Existing jet ignition systems involve the creation of hot gas jets from a pre-chamber which are then introduced into the cylinder where they rapidly induce ignition of the main in-cylinder charge. MAHLE’s TJI system is characterized by auxiliary pre-chamber fuelling, small orifices connecting the main and pre-chamber combustion cavities and a very small pre-chamber volume. The smaller orifice size causes turbulence in the hot gas jets which then penetrate deeper into the main combustion chamber and cause a distributed ignition effect.
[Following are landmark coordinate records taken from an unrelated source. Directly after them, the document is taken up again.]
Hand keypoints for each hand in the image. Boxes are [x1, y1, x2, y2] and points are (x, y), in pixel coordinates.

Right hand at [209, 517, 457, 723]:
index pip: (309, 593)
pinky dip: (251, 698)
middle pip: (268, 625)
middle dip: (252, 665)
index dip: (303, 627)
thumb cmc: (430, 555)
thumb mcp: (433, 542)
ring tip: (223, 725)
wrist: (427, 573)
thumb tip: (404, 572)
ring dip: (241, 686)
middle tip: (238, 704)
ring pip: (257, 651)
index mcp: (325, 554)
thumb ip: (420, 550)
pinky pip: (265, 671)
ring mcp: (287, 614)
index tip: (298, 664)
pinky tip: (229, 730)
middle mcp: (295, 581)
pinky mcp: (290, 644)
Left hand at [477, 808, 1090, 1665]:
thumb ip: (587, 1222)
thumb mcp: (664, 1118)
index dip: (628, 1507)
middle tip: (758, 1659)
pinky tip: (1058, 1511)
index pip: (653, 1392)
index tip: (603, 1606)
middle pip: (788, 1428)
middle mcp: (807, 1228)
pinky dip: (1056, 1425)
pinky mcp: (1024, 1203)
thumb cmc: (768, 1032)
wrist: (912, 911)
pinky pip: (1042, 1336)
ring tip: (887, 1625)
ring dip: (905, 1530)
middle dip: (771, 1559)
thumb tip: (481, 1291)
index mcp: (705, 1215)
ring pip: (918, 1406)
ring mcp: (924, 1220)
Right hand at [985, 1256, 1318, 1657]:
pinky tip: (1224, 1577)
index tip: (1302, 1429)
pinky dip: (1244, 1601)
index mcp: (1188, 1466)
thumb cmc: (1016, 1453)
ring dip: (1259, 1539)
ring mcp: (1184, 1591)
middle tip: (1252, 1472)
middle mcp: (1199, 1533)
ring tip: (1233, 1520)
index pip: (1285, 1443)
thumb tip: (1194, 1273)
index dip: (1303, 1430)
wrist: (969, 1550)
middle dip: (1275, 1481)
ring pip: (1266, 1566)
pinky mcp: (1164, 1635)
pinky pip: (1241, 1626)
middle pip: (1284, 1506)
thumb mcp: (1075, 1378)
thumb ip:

This process then allows extension of knock limits and increased compression ratios (up to 14:1) combined with lower combustion temperatures and reduced throttling / pumping losses to achieve thermal efficiencies in the region of 45%.
MAHLE’s TJI unit replaces the conventional spark plug and can utilize the original PFI or DI fuel system in both naturally aspirated and turbocharged engines. The conventional engine control system can be retained and the system can be operated on readily available, commercial fuels. Strong synergies exist when coupling turbulent jet ignition with engine downsizing at both high and low engine loads through the use of modern variable valvetrain systems.
The ultra-high efficiency achievable with Turbulent Jet Ignition and the simplicity of the mechanical hardware and controls systems also offers unique opportunities to hybrid and range extender vehicle applications.